Retour en enfance avec les dombrés antillais
Éloges de l’Afrique gourmande (2/6). Ces petites boules de farine ont longtemps été considérées comme un plat de pauvres aux Antilles. Aujourd’hui, on leur consacre un festival… Et pour Eva Sauphie, ce sont de merveilleuses madeleines de Proust.
Il est des plats réconfortants. Comme ceux que me concoctait ma grand-mère et qui mijotaient dans une impressionnante cocotte durant des après-midi, l’hiver. Alors haute comme trois pommes, ne pouvant atteindre la gazinière pour vérifier ce qui se tramait à l’intérieur du faitout encore fumant, je pouvais néanmoins identifier, au nez, les différents aromates qui émanaient de la cuisine : bois d’inde, muscade, clou de girofle, gingembre, bouquet garni… Un cocktail d’épices apprécié des palais antillais, caractéristique des assaisonnements de la gastronomie créole. Mais le doute quant à la nature de la tambouille ne planait jamais bien longtemps.
Les bambins italiens auraient très bien pu les confondre avec leurs gnocchis nationaux
Je savais que ma mamie, qui a vu le jour à Fort-de-France (Martinique) en 1922, avait emporté avec elle – à son arrivée en métropole, suite à la politique migratoire du Bureau pour le développement des migrations dans les départements d’outre-mer (Bumidom), à la fin des années 1960 – la meilleure des recettes pour la petite fille de cinq ans que j’étais. Un frichti sans chichi composé de boules de farine nappées d’une sauce crémeuse aux haricots rouges. Cette recette lui avait sans doute été transmise par sa mère, qui avait elle-même dû l’hériter de sa propre mère, née avant l’abolition de l’esclavage.
Drôles de bonbons salés
Ce mets simple et rustique appelé « dombrés » en Guadeloupe – terre où il aurait d’abord vu le jour avant d’être importé sur l’île voisine – aurait en effet été préparé par les esclaves quand ils pouvaient avoir accès à la farine de froment et aux pois noirs. Le terme viendrait d’ailleurs de l’anglais « dumb braid » qui signifie littéralement « pain stupide ». Une pitance peu noble, en somme, que d’aucuns qualifient encore aujourd’hui de plat de pauvres. Pour d’autres, il s’agirait d’un dérivé du mot persan « dum », qui signifie la cuisson à feu doux, chère aux Indiens. Une population ayant migré en Guadeloupe peu après l’abolition de l’esclavage face à la pénurie de main-d’œuvre dans les plantations. En Haïti, le plat est d’ailleurs sobrement baptisé ainsi.

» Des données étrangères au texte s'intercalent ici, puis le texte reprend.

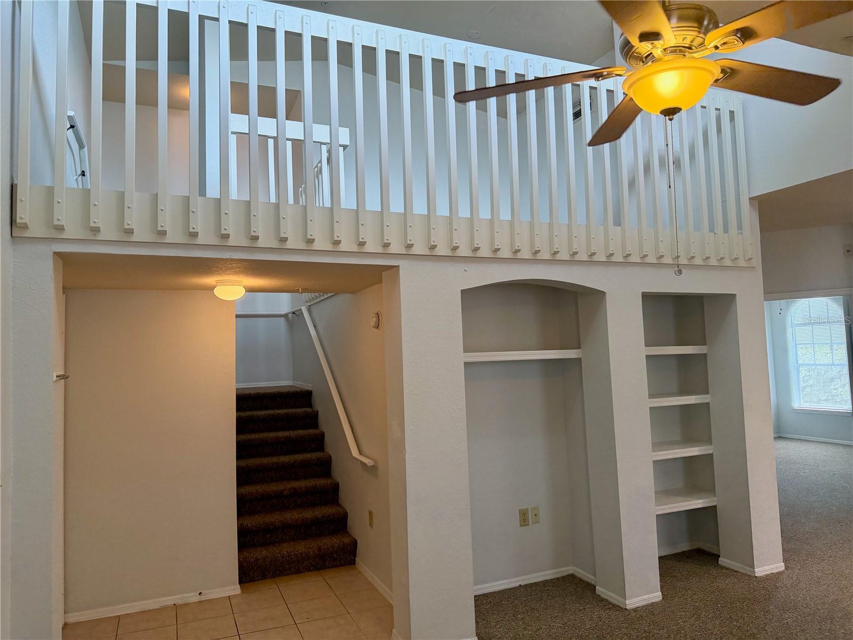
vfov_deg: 56.8
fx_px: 591
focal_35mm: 24
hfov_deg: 71.6
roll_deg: +1.8
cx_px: 426
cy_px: 320
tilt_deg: +4.9
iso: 200
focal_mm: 6.76
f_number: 1.78
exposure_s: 1/170
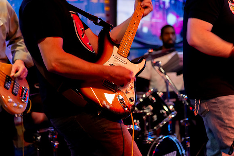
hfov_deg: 17.1
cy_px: 78
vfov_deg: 11.4
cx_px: 117
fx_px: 780
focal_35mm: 120
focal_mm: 120
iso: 5000
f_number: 4
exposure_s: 1/30
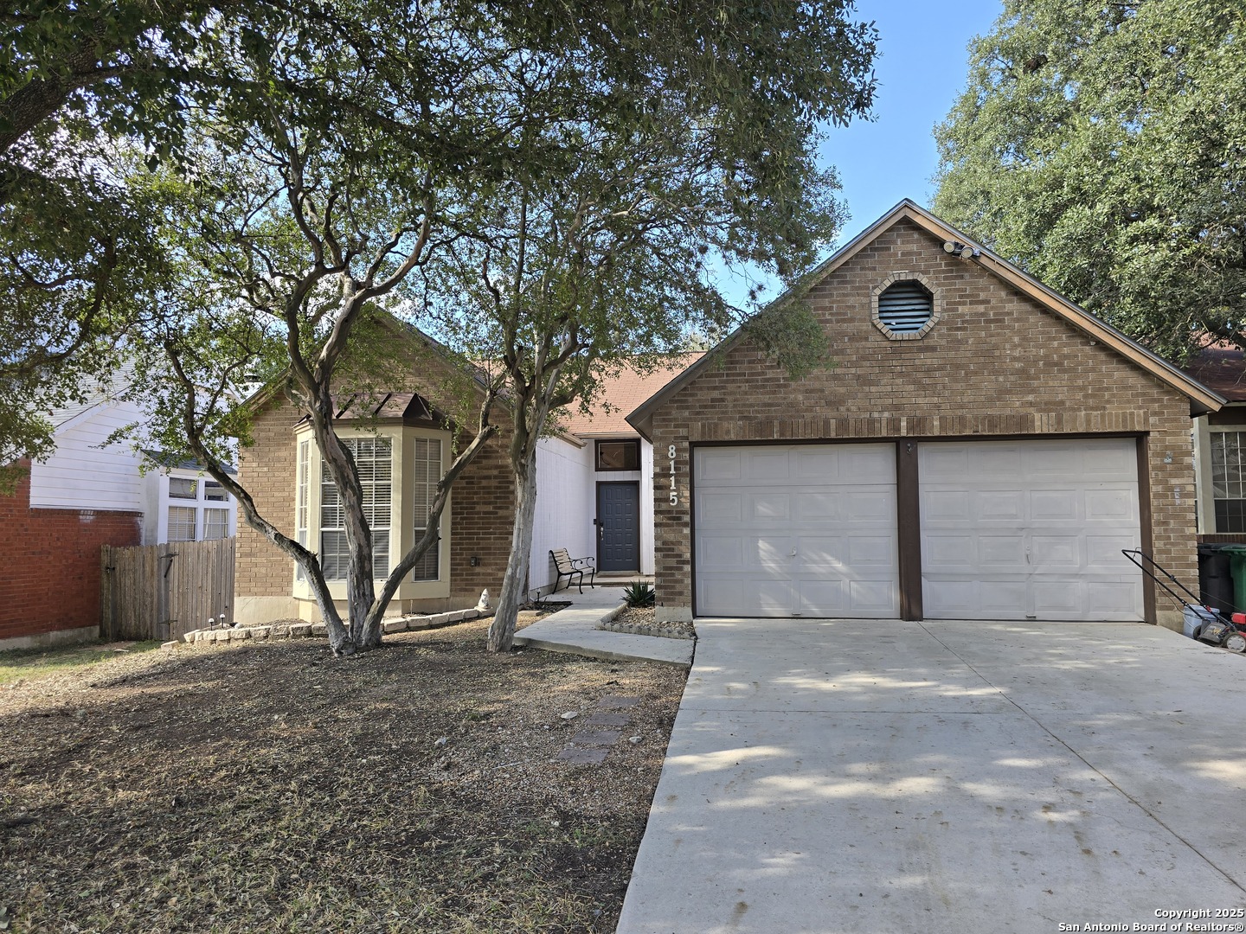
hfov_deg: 73.9
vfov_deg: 58.9
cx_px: 623
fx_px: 828
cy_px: 467
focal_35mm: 23
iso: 12
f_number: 1.7
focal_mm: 6.3
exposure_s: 1/180
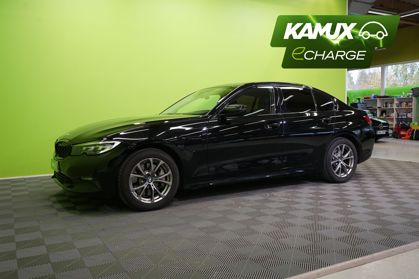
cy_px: 140
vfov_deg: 42.3
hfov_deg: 60.3
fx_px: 361
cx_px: 210
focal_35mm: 31
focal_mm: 31
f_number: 5.6
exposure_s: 1/30
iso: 640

Traditionnellement servies avec des salaisons, c’est à dire des abats de cochon généralement boudés par les colons, ces boulettes nutritives et roboratives permettaient aux esclaves de supporter la pénibilité du travail dans les champs. Si aujourd’hui je mesure la portée symbolique et historique des dombrés, ils étaient surtout pour mes yeux et mes papilles d’enfant, ludiques et gourmands. Leur forme sphérique proche d’une balle en caoutchouc et leur mâche gluante me donnait la sensation de déguster de drôles de bonbons salés. Les bambins italiens auraient très bien pu les confondre avec leurs gnocchis nationaux. D’ailleurs, certains puisent l’origine de cette pâte dans les « knepfle » importés dans les Caraïbes françaises par les juifs hollandais, alors chassés du Brésil par l’inquisition portugaise. Un brassage culturel qui fait toute la créolité du plat.
Les dombrés s’apprécient à toutes les sauces
Longtemps considéré comme le parent pauvre de la gastronomie créole, les dombrés retrouvent enfin leurs lettres de noblesse. Aujourd’hui, ces perles pâteuses sont également mitonnées avec des gambas, du colombo de cabris, des burgots, version rougaille ou papaye pour les becs sucrés ! Les dombrés s’apprécient à toutes les sauces. En témoigne la création en 2017 du festival Dombré an tout sòs dans la commune du Moule en Guadeloupe, qui propose de découvrir une quarantaine de recettes chaque année. L’occasion pour beaucoup d’honorer la mémoire des ancêtres. Et pour moi, en toutes occasions, celle de ma grand-mère aujourd’hui disparue.